(Saved data entries)
####################

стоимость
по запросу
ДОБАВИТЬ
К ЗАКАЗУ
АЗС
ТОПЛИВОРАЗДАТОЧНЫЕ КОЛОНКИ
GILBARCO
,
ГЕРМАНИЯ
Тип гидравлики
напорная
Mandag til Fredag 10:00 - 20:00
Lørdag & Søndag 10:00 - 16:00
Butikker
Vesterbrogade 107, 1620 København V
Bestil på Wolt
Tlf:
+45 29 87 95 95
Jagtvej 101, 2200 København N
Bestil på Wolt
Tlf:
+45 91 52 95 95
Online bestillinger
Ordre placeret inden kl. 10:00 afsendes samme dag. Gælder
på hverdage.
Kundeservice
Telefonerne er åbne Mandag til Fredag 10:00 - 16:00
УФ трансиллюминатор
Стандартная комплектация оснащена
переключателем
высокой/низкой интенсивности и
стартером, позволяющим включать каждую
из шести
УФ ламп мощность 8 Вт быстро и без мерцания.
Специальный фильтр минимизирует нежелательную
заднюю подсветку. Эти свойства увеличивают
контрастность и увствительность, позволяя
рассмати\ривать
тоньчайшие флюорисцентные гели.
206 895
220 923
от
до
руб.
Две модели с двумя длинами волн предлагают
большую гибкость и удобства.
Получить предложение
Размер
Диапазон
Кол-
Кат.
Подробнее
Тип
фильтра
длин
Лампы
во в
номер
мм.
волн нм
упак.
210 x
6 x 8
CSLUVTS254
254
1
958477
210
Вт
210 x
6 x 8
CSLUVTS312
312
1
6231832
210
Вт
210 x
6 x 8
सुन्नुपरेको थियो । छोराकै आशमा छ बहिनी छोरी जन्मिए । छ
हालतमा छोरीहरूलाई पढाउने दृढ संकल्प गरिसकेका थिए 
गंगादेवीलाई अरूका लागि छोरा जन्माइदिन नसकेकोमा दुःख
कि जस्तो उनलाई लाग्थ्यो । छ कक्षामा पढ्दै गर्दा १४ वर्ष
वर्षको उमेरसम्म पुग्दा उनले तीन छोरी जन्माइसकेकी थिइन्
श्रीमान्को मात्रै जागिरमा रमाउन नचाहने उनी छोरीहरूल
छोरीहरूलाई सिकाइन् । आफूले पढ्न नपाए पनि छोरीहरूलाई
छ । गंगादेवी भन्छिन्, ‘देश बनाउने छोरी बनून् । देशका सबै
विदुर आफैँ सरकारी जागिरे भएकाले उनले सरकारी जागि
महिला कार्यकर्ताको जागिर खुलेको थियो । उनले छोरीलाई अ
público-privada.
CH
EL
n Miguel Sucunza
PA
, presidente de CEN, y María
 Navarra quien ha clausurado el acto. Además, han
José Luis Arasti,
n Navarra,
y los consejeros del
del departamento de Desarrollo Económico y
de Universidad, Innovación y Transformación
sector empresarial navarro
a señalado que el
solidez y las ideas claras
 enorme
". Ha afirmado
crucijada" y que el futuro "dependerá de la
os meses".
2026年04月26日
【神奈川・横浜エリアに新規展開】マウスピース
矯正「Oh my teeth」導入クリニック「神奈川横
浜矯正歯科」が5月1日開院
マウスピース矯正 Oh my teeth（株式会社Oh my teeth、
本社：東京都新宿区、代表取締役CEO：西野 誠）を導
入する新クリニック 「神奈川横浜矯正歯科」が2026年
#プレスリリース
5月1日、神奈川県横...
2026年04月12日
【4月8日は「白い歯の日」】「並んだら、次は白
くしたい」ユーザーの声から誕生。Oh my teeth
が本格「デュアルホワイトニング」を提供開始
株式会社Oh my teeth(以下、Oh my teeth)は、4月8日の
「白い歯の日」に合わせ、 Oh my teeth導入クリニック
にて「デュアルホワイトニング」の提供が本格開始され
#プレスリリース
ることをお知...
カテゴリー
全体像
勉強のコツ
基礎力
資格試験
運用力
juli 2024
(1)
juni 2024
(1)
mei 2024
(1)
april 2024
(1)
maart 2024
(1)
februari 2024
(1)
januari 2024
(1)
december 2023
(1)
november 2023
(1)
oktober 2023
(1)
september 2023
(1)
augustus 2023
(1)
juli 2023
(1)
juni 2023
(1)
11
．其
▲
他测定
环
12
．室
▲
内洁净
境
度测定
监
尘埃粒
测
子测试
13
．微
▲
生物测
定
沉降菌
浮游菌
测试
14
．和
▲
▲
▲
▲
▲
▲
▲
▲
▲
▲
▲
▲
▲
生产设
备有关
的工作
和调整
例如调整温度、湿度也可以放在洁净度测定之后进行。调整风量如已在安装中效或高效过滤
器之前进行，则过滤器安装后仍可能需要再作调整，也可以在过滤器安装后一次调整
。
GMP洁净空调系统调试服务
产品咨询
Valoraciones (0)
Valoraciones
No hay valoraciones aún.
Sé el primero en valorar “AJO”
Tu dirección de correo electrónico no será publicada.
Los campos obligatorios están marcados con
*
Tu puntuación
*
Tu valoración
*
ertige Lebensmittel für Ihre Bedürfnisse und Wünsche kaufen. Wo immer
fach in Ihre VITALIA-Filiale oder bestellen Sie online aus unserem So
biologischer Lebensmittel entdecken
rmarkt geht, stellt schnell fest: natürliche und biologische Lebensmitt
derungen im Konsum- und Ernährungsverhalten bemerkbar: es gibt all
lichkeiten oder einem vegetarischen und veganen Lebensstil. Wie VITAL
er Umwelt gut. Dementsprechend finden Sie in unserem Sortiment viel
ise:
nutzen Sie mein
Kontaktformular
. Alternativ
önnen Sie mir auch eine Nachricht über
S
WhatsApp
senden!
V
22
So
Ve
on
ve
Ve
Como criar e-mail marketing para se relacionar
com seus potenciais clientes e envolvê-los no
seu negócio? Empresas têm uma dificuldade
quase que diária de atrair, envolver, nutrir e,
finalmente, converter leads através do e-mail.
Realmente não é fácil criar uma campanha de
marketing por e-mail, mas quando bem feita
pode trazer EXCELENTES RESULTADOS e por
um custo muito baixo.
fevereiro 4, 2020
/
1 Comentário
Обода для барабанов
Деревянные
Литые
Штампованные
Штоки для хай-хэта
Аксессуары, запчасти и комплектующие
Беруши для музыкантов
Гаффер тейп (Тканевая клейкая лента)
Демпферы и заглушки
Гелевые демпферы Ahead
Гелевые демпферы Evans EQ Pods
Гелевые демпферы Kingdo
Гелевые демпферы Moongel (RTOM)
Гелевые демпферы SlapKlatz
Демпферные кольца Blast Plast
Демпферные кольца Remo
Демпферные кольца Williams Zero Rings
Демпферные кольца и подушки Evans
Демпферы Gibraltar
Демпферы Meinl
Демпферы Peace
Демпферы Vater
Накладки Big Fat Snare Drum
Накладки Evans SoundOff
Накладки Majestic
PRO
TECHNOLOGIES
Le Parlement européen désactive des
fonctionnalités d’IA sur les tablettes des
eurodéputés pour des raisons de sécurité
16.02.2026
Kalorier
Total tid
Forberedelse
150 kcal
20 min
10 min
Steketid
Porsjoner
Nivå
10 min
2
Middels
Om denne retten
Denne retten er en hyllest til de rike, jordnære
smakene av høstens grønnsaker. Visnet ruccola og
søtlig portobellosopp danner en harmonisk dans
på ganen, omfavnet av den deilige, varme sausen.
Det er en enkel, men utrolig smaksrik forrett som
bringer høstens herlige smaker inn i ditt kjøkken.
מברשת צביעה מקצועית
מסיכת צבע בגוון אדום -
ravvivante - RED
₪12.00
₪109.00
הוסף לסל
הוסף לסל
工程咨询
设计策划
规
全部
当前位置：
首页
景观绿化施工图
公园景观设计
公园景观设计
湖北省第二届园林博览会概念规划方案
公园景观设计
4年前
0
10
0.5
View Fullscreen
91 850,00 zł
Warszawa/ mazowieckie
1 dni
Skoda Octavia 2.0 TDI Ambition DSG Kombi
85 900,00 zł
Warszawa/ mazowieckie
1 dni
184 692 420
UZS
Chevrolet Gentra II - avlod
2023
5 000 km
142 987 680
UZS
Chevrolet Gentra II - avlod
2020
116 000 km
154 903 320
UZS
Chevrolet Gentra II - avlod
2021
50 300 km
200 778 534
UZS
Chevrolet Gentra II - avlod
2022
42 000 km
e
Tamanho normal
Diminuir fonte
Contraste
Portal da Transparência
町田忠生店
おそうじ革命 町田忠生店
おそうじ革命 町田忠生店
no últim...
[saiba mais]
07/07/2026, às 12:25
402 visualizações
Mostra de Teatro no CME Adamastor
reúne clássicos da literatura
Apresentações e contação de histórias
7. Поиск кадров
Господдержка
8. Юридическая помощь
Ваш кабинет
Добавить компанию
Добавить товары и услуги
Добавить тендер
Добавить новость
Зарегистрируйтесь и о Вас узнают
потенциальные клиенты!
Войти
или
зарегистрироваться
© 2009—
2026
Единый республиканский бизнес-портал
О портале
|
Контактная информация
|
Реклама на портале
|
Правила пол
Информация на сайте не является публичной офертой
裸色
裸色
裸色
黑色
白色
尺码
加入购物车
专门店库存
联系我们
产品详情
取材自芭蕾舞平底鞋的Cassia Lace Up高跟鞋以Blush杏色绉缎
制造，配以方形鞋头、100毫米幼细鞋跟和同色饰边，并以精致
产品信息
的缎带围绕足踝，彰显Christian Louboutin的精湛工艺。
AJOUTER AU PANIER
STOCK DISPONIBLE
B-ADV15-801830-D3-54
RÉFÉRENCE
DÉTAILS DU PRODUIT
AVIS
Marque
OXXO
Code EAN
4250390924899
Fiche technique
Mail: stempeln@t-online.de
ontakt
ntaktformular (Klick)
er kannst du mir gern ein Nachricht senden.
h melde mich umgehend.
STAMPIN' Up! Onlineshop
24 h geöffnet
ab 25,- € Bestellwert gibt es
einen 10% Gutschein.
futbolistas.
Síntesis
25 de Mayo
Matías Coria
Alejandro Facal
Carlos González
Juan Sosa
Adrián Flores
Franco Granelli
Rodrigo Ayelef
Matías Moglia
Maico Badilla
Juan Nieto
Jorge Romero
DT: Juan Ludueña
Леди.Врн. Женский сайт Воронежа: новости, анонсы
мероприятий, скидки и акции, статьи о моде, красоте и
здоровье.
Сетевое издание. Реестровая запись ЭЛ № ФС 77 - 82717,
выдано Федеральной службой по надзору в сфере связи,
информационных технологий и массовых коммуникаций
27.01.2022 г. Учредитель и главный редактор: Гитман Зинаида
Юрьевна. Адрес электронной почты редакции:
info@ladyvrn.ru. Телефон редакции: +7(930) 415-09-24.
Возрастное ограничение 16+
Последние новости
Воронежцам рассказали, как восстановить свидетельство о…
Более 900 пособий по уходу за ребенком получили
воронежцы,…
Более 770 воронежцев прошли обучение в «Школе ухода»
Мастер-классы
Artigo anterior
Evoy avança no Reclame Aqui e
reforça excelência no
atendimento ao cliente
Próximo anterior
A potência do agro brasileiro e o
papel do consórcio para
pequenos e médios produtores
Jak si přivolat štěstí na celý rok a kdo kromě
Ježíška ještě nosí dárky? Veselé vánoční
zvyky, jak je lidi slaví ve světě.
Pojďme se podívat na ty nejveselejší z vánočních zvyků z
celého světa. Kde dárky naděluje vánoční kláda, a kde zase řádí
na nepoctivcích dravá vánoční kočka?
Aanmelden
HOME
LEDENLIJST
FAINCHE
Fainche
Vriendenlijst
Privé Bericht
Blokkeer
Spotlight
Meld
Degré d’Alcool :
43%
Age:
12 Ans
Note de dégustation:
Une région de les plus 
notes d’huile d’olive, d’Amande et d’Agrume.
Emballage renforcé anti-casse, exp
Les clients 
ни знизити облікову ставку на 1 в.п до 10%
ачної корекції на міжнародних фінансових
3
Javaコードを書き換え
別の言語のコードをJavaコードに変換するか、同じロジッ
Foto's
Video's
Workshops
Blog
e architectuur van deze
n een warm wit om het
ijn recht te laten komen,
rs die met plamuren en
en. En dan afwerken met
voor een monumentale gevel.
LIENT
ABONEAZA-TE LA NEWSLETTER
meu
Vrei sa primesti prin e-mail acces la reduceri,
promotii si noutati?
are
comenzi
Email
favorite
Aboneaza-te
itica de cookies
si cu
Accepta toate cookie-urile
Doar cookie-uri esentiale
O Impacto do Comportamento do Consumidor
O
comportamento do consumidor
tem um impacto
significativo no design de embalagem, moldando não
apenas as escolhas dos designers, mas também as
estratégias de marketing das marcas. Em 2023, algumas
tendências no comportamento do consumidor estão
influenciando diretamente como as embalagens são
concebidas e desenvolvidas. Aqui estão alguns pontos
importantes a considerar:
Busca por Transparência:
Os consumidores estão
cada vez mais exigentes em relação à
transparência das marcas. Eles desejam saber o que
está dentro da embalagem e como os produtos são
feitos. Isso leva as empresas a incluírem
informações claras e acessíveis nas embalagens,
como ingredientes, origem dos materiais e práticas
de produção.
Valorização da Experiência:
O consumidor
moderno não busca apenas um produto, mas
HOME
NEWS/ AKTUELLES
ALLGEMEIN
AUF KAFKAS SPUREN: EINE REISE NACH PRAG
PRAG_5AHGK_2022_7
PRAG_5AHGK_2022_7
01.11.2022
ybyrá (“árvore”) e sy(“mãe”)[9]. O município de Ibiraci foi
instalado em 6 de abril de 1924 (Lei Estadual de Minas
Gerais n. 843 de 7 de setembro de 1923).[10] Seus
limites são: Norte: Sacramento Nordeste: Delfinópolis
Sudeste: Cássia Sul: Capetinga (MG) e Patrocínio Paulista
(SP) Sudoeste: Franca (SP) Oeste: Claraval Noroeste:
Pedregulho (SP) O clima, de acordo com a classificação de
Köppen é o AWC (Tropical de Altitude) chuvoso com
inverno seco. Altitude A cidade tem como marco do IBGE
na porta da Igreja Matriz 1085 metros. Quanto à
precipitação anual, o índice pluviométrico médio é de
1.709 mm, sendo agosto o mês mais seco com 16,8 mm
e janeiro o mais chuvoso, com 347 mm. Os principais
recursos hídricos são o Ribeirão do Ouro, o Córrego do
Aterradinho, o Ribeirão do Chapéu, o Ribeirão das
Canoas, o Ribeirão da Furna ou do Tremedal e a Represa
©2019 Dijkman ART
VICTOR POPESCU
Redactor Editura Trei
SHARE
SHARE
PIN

####################

WHAT YOU SHOULD DO: Convert the entries from their first line through the line containing "कि जस्तो उनलाई", inclusive, into a JSON list of strings. Use one string per line and leave out blank lines.

SOLUTION:
[
  "стоимость",
  "по запросу",
  "ДОБАВИТЬ",
  "К ЗАКАЗУ",
  "АЗС",
  "ТОПЛИВОРАЗДАТОЧНЫЕ КОЛОНКИ",
  "GILBARCO",
  ",",
  "ГЕРМАНИЯ",
  "Тип гидравлики",
  "напорная",
  "Mandag til Fredag 10:00 - 20:00",
  "Lørdag & Søndag 10:00 - 16:00",
  "Butikker",
  "Vesterbrogade 107, 1620 København V",
  "Bestil på Wolt",
  "Tlf:",
  "+45 29 87 95 95",
  "Jagtvej 101, 2200 København N",
  "Bestil på Wolt",
  "Tlf:",
  "+45 91 52 95 95",
  "Online bestillinger",
  "Ordre placeret inden kl. 10:00 afsendes samme dag. Gælder",
  "på hverdage.",
  "Kundeservice",
  "Telefonerne er åbne Mandag til Fredag 10:00 - 16:00",
  "УФ трансиллюминатор",
  "Стандартная комплектация оснащена",
  "переключателем",
  "высокой/низкой интенсивности и",
  "стартером, позволяющим включать каждую",
  "из шести",
  "УФ ламп мощность 8 Вт быстро и без мерцания.",
  "Специальный фильтр минимизирует нежелательную",
  "заднюю подсветку. Эти свойства увеличивают",
  "контрастность и увствительность, позволяя",
  "рассмати\\ривать",
  "тоньчайшие флюорисцентные гели.",
  "206 895",
  "220 923",
  "от",
  "до",
  "руб.",
  "Две модели с двумя длинами волн предлагают",
  "большую гибкость и удобства.",
  "Получить предложение",
  "Размер",
  "Диапазон",
  "Кол-",
  "Кат.",
  "Подробнее",
  "Тип",
  "фильтра",
  "длин",
  "Лампы",
  "во в",
  "номер",
  "мм.",
  "волн нм",
  "упак.",
  "210 x",
  "6 x 8",
  "CSLUVTS254",
  "254",
  "1",
  "958477",
  "210",
  "Вт",
  "210 x",
  "6 x 8",
  "CSLUVTS312",
  "312",
  "1",
  "6231832",
  "210",
  "Вт",
  "210 x",
  "6 x 8",
  "सुन्नुपरेको थियो । छोराकै आशमा छ बहिनी छोरी जन्मिए । छ",
  "हालतमा छोरीहरूलाई पढाउने दृढ संकल्प गरिसकेका थिए ",
  "गंगादेवीलाई अरूका लागि छोरा जन्माइदिन नसकेकोमा दुःख",
  "कि जस्तो उनलाई लाग्थ्यो । छ कक्षामा पढ्दै गर्दा १४ वर्ष"
]